Problem details:
Please copy every line of text in the entries below word for word, leaving out the pictures.

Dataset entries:
○ ○ ○ ○

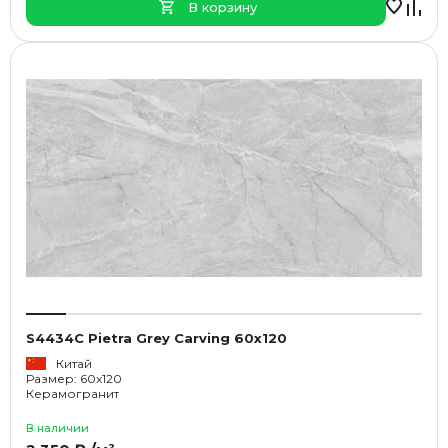
В корзину
S4434C Pietra Grey Carving 60x120
Китай
Размер: 60x120
Керамогранит
В наличии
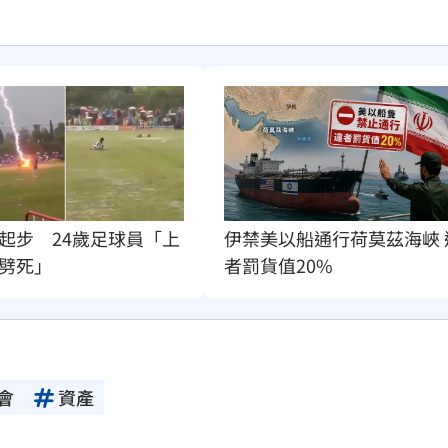
起步　24歲足球員「上
伊禁美以船通行荷莫茲海峽 
劈死」
者罰貨值20%
會
資產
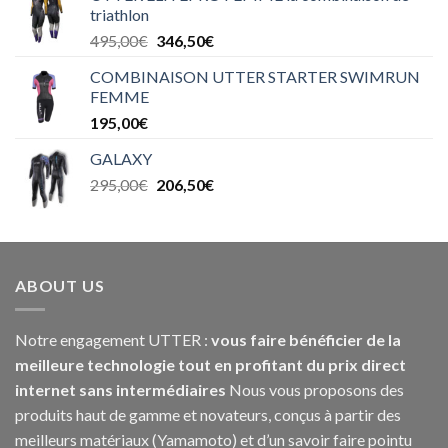
triathlon
495,00
€
346,50
€
COMBINAISON UTTER STARTER SWIMRUN
FEMME
195,00
€
GALAXY
295,00
€
206,50
€
ABOUT US
Notre engagement UTTER :
vous faire bénéficier de la
meilleure technologie tout en profitant du prix direct
internet sans intermédiaires
Nous vous proposons des
produits haut de gamme et novateurs, conçus à partir des
meilleurs matériaux (Yamamoto) et d’un savoir faire pointu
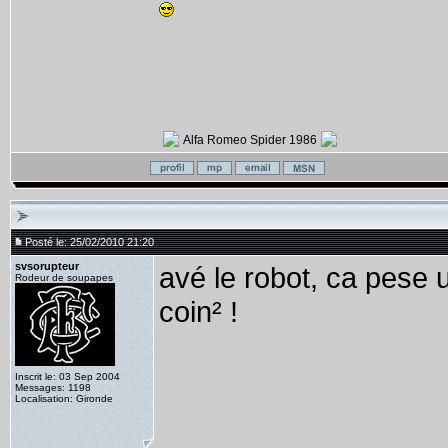
Alfa Romeo Spider 1986
Posté le: 25/02/2010 21:20
svsorupteur
avé le robot, ca pese 
Rodeur de soupapes
coin² !
Inscrit le: 03 Sep 2004
Messages: 1198
Localisation: Gironde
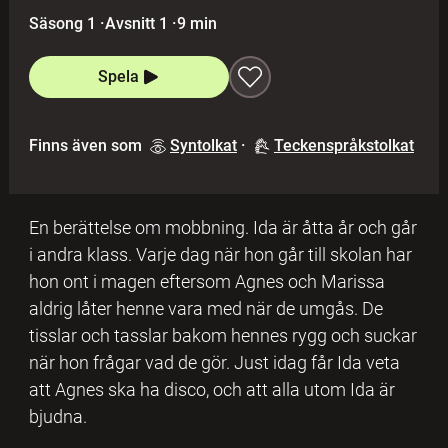
Säsong 1
·
Avsnitt 1
·
9 min
Spela
Finns även som
Syntolkat
·
Teckenspråkstolkat
En berättelse om mobbning. Ida är åtta år och går
i andra klass. Varje dag när hon går till skolan har
hon ont i magen eftersom Agnes och Marissa
aldrig låter henne vara med när de umgås. De
tisslar och tasslar bakom hennes rygg och suckar
när hon frågar vad de gör. Just idag får Ida veta
att Agnes ska ha disco, och att alla utom Ida är
bjudna.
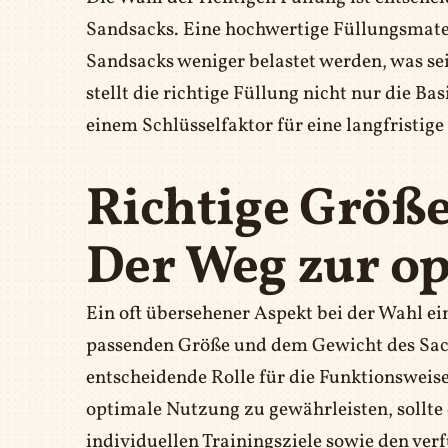
Sandsacks. Eine hochwertige Füllungsmater
Sandsacks weniger belastet werden, was se
stellt die richtige Füllung nicht nur die Bas
einem Schlüsselfaktor für eine langfristi
Richtige Größe
Der Weg zur o
Ein oft übersehener Aspekt bei der Wahl ei
passenden Größe und dem Gewicht des Sacks
entscheidende Rolle für die Funktionsweise
optimale Nutzung zu gewährleisten, sollte 
individuellen Trainingsziele sowie den ve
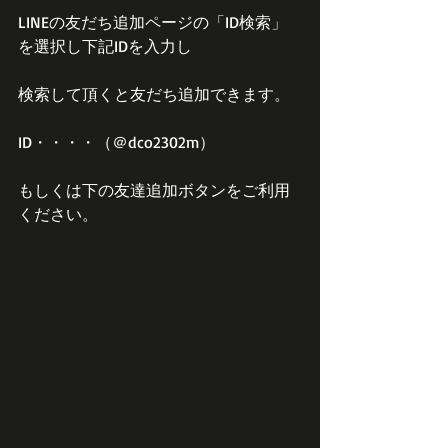
LINEの友だち追加ページの「ID検索」
を選択し下記IDを入力し
検索して頂くと友だち追加できます。
ID・・・・（＠dco2302m）
もしくは下の友達追加ボタンをご利用
ください。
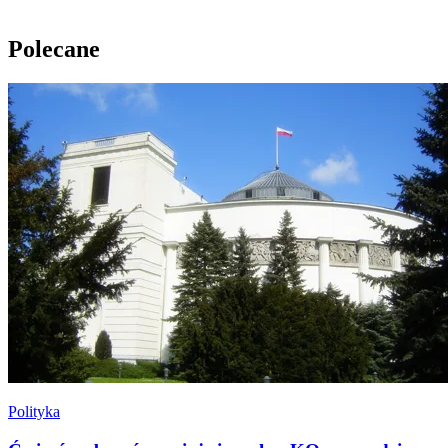
Polecane
Polityka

○ ○ ○ ○

Task response:
В корзину
S4434C Pietra Grey Carving 60x120
Китай
Размер: 60x120
Керамогранит
В наличии
起步　24歲足球員「上
伊禁美以船通行荷莫茲海峽 
劈死」
者罰貨值20%
會
資產
triathlon
495,00
€
346,50
€
COMBINAISON UTTER STARTER SWIMRUN
FEMME
195,00
€
GALAXY
295,00
€
206,50
€
ABOUT US
Notre engagement UTTER :
vous faire bénéficier de la
meilleure technologie tout en profitant du prix direct
internet sans intermédiaires
Nous vous proposons des
produits haut de gamme et novateurs, conçus à partir des
meilleurs matériaux (Yamamoto) et d’un savoir faire pointu
Alfa Romeo Spider 1986
Posté le: 25/02/2010 21:20
svsorupteur
avé le robot, ca pese 
Rodeur de soupapes
coin² !
Inscrit le: 03 Sep 2004
Messages: 1198
Localisation: Gironde
Säsong 1
·
Avsnitt 1
·
9 min
Spela
Finns även som
Syntolkat
·
Teckenspråkstolkat
En berättelse om mobbning. Ida är åtta år och går
i andra klass. Varje dag när hon går till skolan har
hon ont i magen eftersom Agnes och Marissa
aldrig låter henne vara med när de umgås. De
tisslar och tasslar bakom hennes rygg och suckar
när hon frågar vad de gör. Just idag får Ida veta
att Agnes ska ha disco, och att alla utom Ida är
bjudna.
Sandsacks. Eine hochwertige Füllungsmater
Sandsacks weniger belastet werden, was se
stellt die richtige Füllung nicht nur die Bas
einem Schlüsselfaktor für eine langfristi
Richtige Größe
Der Weg zur o
Ein oft übersehener Aspekt bei der Wahl ei
passenden Größe und dem Gewicht des Sacks
entscheidende Rolle für die Funktionsweise
optimale Nutzung zu gewährleisten, sollte 
individuellen Trainingsziele sowie den ve
LINEの友だち追加ページの「ID検索」
を選択し下記IDを入力し
検索して頂くと友だち追加できます。
ID・・・・（＠dco2302m）
もしくは下の友達追加ボタンをご利用
ください。
Polecane
Polityka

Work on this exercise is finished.